Saved data entries
****************

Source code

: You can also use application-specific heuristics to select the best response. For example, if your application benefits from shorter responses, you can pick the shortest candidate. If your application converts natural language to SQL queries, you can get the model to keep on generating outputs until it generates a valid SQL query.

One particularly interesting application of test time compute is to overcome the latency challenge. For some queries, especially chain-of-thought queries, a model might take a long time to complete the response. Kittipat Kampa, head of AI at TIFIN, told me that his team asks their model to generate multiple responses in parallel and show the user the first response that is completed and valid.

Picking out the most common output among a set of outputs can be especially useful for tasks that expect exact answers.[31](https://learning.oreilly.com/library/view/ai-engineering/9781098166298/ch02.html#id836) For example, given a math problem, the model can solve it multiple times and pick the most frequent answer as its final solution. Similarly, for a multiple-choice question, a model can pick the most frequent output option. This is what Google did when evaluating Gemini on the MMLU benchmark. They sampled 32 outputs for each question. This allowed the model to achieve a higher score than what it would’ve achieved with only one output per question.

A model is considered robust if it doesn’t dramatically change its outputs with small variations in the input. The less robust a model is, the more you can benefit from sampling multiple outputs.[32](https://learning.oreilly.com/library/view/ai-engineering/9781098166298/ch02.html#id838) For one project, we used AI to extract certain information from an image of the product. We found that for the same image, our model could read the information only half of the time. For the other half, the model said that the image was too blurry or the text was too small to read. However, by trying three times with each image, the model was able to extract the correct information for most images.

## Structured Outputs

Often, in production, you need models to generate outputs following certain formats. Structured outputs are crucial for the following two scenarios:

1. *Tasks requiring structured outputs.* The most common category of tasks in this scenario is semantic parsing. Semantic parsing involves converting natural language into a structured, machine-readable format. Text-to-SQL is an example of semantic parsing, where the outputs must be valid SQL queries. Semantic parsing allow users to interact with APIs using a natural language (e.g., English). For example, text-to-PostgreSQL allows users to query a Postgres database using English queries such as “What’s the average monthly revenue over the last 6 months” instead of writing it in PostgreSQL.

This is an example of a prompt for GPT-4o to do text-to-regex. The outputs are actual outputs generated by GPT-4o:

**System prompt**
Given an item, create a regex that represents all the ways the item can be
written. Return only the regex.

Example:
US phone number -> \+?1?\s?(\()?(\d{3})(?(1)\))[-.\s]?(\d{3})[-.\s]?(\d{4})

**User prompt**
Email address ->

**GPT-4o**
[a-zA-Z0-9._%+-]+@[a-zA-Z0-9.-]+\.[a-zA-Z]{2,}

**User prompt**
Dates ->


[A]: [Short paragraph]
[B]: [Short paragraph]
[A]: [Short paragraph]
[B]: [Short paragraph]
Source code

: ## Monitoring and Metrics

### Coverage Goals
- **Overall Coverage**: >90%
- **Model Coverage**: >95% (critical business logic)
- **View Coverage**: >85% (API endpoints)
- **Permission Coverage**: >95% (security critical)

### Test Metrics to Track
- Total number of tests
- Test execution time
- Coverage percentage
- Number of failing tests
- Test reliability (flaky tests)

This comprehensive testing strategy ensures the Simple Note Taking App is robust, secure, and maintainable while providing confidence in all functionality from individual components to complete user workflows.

****************

Task details => What you return must match the records exactly, line for line.

Answer area =>
Source code

: You can also use application-specific heuristics to select the best response. For example, if your application benefits from shorter responses, you can pick the shortest candidate. If your application converts natural language to SQL queries, you can get the model to keep on generating outputs until it generates a valid SQL query.

One particularly interesting application of test time compute is to overcome the latency challenge. For some queries, especially chain-of-thought queries, a model might take a long time to complete the response. Kittipat Kampa, head of AI at TIFIN, told me that his team asks their model to generate multiple responses in parallel and show the user the first response that is completed and valid.

Picking out the most common output among a set of outputs can be especially useful for tasks that expect exact answers.[31](https://learning.oreilly.com/library/view/ai-engineering/9781098166298/ch02.html#id836) For example, given a math problem, the model can solve it multiple times and pick the most frequent answer as its final solution. Similarly, for a multiple-choice question, a model can pick the most frequent output option. This is what Google did when evaluating Gemini on the MMLU benchmark. They sampled 32 outputs for each question. This allowed the model to achieve a higher score than what it would’ve achieved with only one output per question.

A model is considered robust if it doesn’t dramatically change its outputs with small variations in the input. The less robust a model is, the more you can benefit from sampling multiple outputs.[32](https://learning.oreilly.com/library/view/ai-engineering/9781098166298/ch02.html#id838) For one project, we used AI to extract certain information from an image of the product. We found that for the same image, our model could read the information only half of the time. For the other half, the model said that the image was too blurry or the text was too small to read. However, by trying three times with each image, the model was able to extract the correct information for most images.

## Structured Outputs

Often, in production, you need models to generate outputs following certain formats. Structured outputs are crucial for the following two scenarios:

1. *Tasks requiring structured outputs.* The most common category of tasks in this scenario is semantic parsing. Semantic parsing involves converting natural language into a structured, machine-readable format. Text-to-SQL is an example of semantic parsing, where the outputs must be valid SQL queries. Semantic parsing allow users to interact with APIs using a natural language (e.g., English). For example, text-to-PostgreSQL allows users to query a Postgres database using English queries such as “What’s the average monthly revenue over the last 6 months” instead of writing it in PostgreSQL.

This is an example of a prompt for GPT-4o to do text-to-regex. The outputs are actual outputs generated by GPT-4o:

**System prompt**
Given an item, create a regex that represents all the ways the item can be
written. Return only the regex.

Example:
US phone number -> \+?1?\s?(\()?(\d{3})(?(1)\))[-.\s]?(\d{3})[-.\s]?(\d{4})

**User prompt**
Email address ->

**GPT-4o**
[a-zA-Z0-9._%+-]+@[a-zA-Z0-9.-]+\.[a-zA-Z]{2,}

**User prompt**
Dates ->


[A]: [Short paragraph]
[B]: [Short paragraph]
[A]: [Short paragraph]
[B]: [Short paragraph]
Source code

: ## Monitoring and Metrics

### Coverage Goals
- **Overall Coverage**: >90%
- **Model Coverage**: >95% (critical business logic)
- **View Coverage**: >85% (API endpoints)
- **Permission Coverage**: >95% (security critical)

### Test Metrics to Track
- Total number of tests
- Test execution time
- Coverage percentage
- Number of failing tests
- Test reliability (flaky tests)

This comprehensive testing strategy ensures the Simple Note Taking App is robust, secure, and maintainable while providing confidence in all functionality from individual components to complete user workflows.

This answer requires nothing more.